Community members express importance of National Coming Out Day
ROCKFORD, Ill. (WIFR) - People across the country take time to express themselves, as members of the LGBTQIA+ community share their stories on National Coming Out Day.
“You see a lot of the backlash from TV or just hearing people bantering about homosexuality and LGBT communities," LGBTQIA+ activist Felipe Castro said.
Castro lives in the Rockford region but grew up in a Chicago northwest suburb. His family is catholic and of Hispanic heritage. Castro says those pressures contributed to him moving away from his hometown.

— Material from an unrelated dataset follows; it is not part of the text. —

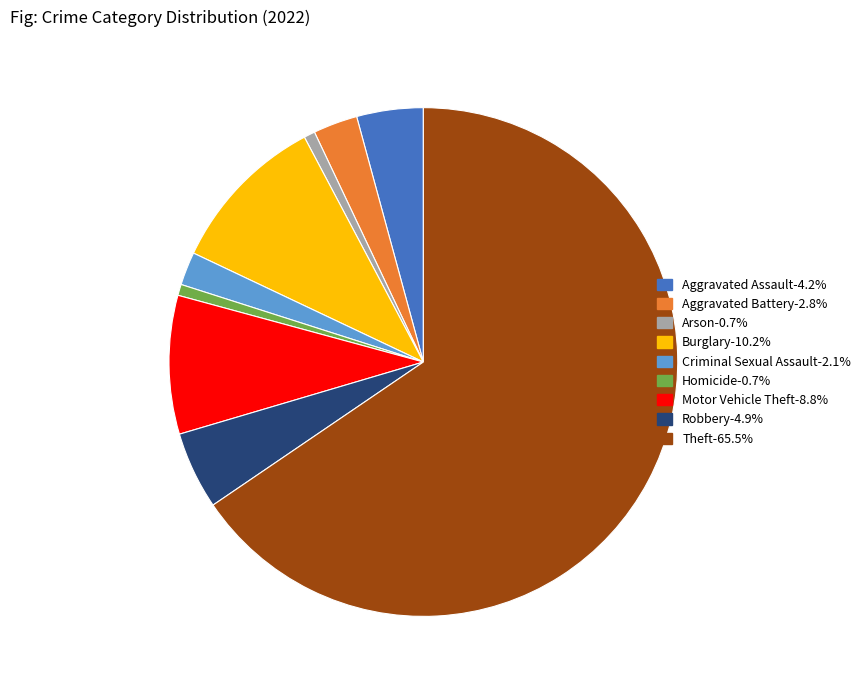

Is there a majority slice in this chart?

Yes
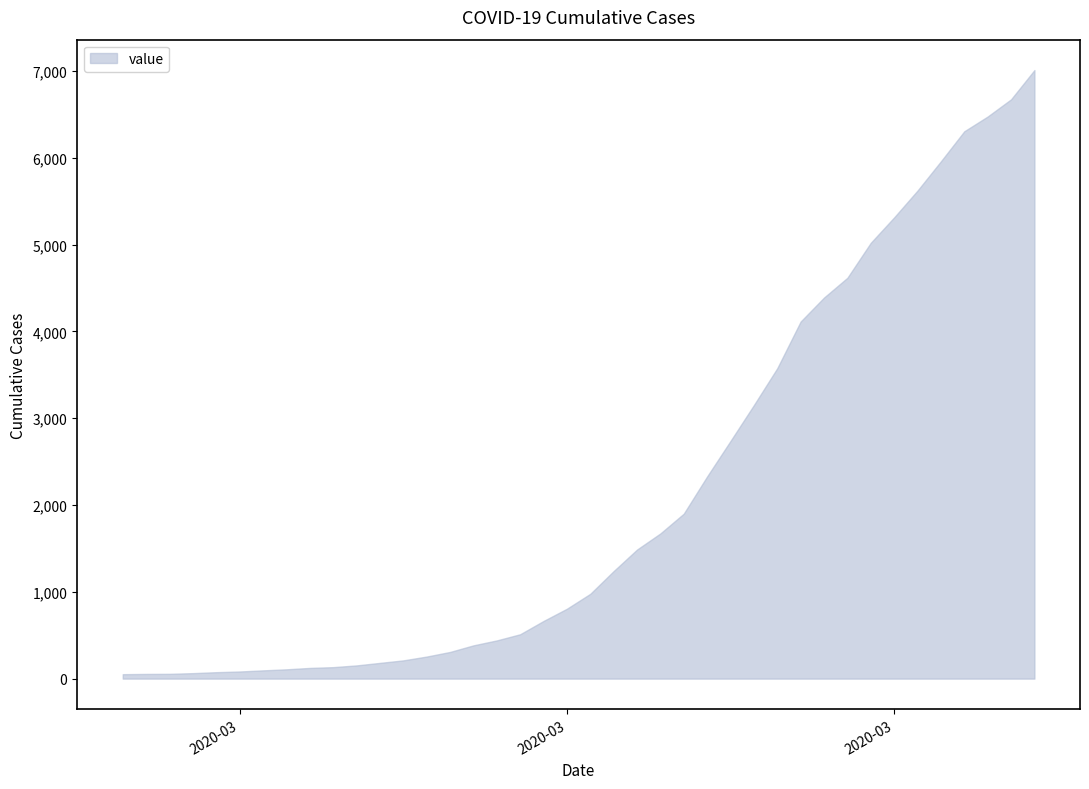

What is the difference between the maximum and second lowest values?

6958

“Part of my story that I think is interesting is me moving away from that area just so I can just be myself because I naturally came out after moving," Castro said.

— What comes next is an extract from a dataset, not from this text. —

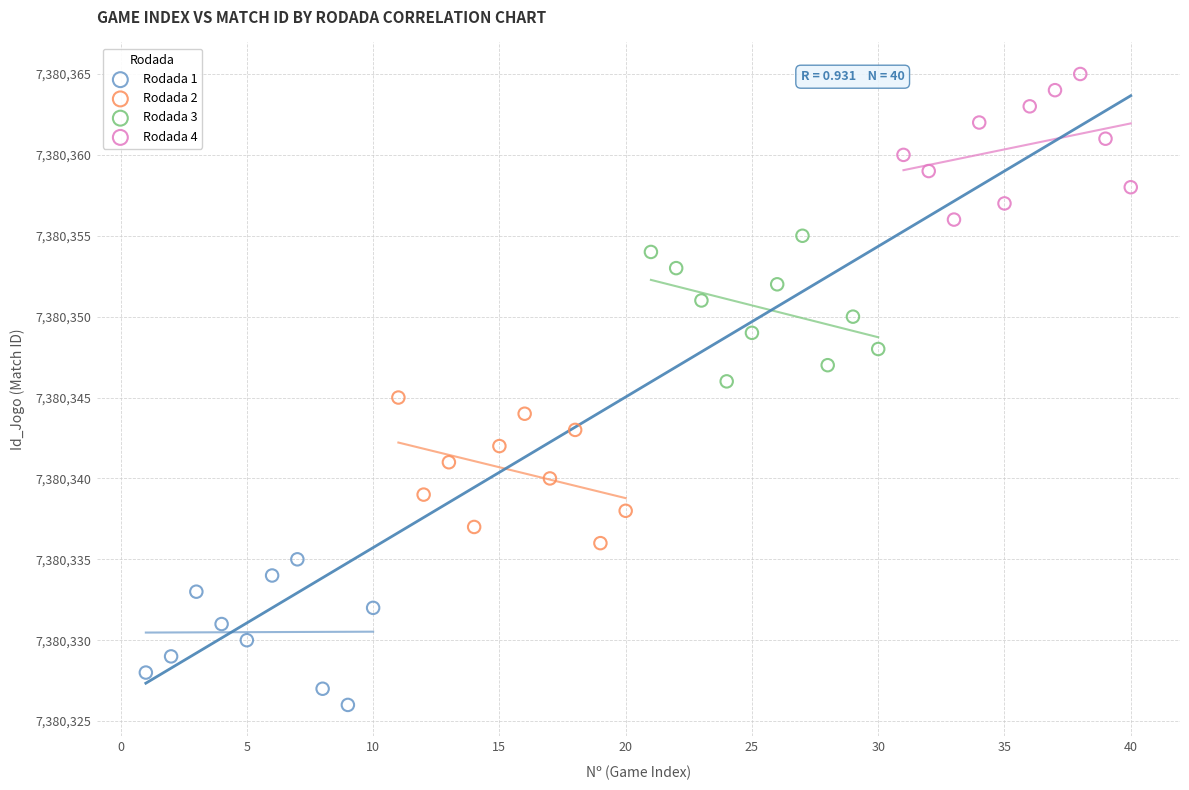

Which series contains the lowest Y value?

Rodada 1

Castro packed his things and moved to Denver, where he says people just knew who he was, but he still had much to tell his friends and family.

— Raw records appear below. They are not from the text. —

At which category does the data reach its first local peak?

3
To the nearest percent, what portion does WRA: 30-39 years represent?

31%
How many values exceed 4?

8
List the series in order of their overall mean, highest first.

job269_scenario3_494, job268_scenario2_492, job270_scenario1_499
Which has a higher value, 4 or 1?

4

“From and early age I knew I was going to date a boy I’m going to date a man later, I have to tell my family about this," Castro said. "Closed-minded areas that’s how it was it was always a man and a woman and that’s what it’s supposed to be.”
In Freeport, the Northwest Illinois Pride Network hosted a national coming out day event where many shared their story.
“I was raised with those beliefs that homosexuality was a sin and you would go to hell for that," LGBTQIA+ activist Nick Nunez said. "As young as 10 years old I remember seeing people of the same sex that I thought were attractive and feeling bad about that.”
Nunez and Castro both say national coming out day is so important because it attacks the negative stigma that keeps people from being themselves.
“I’m really happy we have a coming out day but we should treat every day as a coming out day," Castro said. "We meet new people every day, just talk about it.”